Content starts

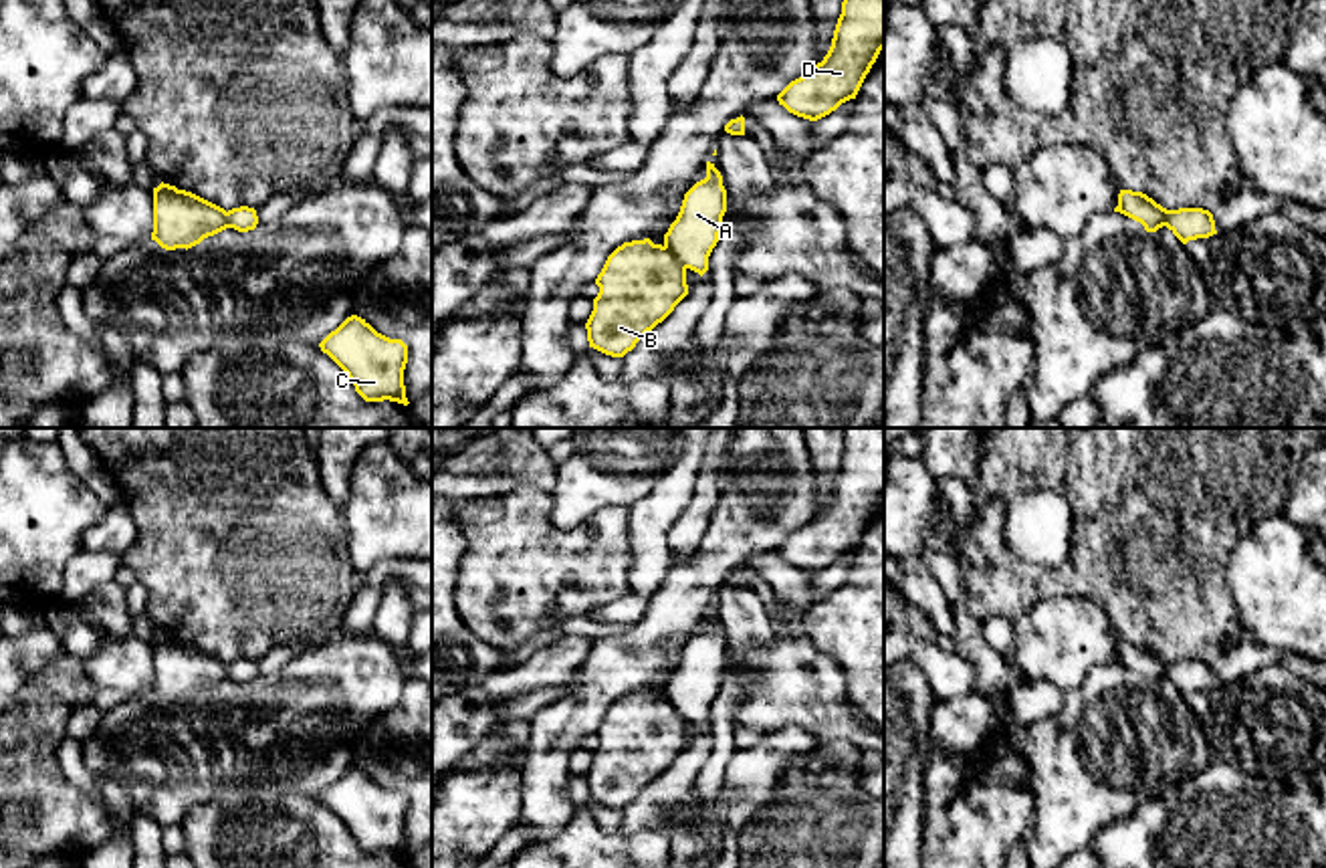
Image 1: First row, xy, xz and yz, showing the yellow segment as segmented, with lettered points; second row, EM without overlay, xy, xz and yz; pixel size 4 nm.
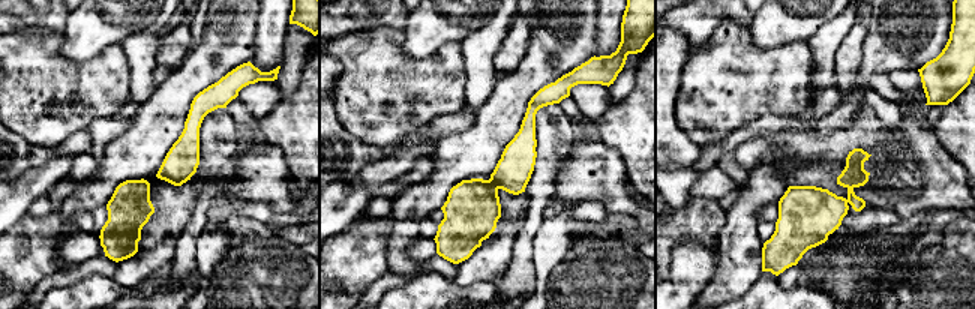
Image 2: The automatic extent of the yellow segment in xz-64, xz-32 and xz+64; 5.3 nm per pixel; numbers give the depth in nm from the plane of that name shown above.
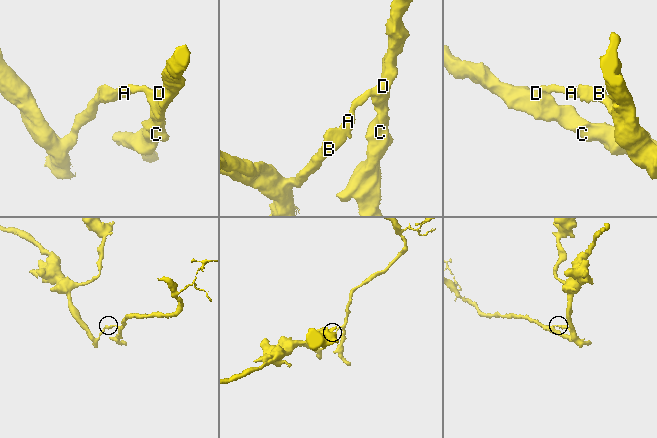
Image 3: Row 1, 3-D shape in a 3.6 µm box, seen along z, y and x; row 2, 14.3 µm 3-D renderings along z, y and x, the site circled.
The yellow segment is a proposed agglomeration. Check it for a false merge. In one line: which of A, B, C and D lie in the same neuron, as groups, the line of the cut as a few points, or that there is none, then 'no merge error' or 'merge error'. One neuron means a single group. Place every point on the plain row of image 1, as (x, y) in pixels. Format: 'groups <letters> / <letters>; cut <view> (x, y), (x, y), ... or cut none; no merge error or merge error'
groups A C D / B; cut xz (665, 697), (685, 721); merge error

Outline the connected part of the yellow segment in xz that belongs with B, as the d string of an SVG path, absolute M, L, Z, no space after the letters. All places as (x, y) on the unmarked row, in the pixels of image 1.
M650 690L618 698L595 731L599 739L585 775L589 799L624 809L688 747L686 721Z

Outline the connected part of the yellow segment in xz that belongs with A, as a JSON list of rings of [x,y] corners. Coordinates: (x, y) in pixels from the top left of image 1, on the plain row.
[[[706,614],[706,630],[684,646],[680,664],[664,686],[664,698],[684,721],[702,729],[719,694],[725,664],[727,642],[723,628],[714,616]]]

Content ends
Content starts

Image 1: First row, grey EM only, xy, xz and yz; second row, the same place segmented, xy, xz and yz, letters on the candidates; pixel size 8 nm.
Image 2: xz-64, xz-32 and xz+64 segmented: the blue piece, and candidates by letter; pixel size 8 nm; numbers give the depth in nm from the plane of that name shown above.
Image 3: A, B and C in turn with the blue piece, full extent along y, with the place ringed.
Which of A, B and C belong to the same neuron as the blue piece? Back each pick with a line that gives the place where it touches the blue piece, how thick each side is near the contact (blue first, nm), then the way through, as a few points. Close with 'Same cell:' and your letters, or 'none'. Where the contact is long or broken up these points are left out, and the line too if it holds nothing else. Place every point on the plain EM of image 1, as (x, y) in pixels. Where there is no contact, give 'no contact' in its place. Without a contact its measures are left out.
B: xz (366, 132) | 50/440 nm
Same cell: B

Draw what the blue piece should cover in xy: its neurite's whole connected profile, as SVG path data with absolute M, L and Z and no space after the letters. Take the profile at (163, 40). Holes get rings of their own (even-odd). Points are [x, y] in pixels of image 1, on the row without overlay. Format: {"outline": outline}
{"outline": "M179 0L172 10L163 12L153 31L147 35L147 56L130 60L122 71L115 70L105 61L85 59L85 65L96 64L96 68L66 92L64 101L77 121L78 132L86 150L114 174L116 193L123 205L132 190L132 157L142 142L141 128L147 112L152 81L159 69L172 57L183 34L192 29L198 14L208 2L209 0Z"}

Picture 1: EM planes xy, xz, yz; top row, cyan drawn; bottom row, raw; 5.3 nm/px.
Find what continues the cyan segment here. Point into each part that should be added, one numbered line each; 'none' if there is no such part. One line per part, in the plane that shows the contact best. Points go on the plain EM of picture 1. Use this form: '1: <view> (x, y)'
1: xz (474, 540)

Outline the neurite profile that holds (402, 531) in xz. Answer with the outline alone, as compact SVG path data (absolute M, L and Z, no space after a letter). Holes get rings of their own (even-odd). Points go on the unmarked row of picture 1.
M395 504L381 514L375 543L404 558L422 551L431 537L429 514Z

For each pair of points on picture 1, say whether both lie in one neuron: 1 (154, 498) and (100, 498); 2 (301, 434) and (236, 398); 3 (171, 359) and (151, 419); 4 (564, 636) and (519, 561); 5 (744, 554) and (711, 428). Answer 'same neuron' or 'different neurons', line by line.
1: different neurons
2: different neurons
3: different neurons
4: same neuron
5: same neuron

Content ends
Content starts

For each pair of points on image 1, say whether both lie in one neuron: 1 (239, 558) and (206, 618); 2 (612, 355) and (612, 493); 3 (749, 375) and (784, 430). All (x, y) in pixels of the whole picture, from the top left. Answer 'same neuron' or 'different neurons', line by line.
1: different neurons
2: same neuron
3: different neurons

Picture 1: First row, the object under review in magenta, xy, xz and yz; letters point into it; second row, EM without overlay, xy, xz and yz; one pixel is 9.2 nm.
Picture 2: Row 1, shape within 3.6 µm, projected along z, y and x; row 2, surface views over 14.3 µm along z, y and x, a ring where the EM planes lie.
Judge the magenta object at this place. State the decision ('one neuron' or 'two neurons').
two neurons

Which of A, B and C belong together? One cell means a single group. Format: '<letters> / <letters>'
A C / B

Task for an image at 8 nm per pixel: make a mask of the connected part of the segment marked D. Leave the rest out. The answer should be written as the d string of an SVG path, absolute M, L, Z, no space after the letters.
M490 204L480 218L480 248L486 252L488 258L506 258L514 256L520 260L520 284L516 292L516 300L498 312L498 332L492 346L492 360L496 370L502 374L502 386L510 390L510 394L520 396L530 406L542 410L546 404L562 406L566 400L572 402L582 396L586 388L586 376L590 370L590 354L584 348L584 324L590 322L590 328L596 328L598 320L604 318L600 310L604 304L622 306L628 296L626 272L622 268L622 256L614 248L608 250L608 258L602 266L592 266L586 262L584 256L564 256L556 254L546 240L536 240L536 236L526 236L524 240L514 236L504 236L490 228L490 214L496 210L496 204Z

Content ends

Among the lines of the data above, find those with the word "numbers" and show them.

Image 2: The automatic extent of the yellow segment in xz-64, xz-32 and xz+64; 5.3 nm per pixel; numbers give the depth in nm from the plane of that name shown above.
Image 2: xz-64, xz-32 and xz+64 segmented: the blue piece, and candidates by letter; pixel size 8 nm; numbers give the depth in nm from the plane of that name shown above.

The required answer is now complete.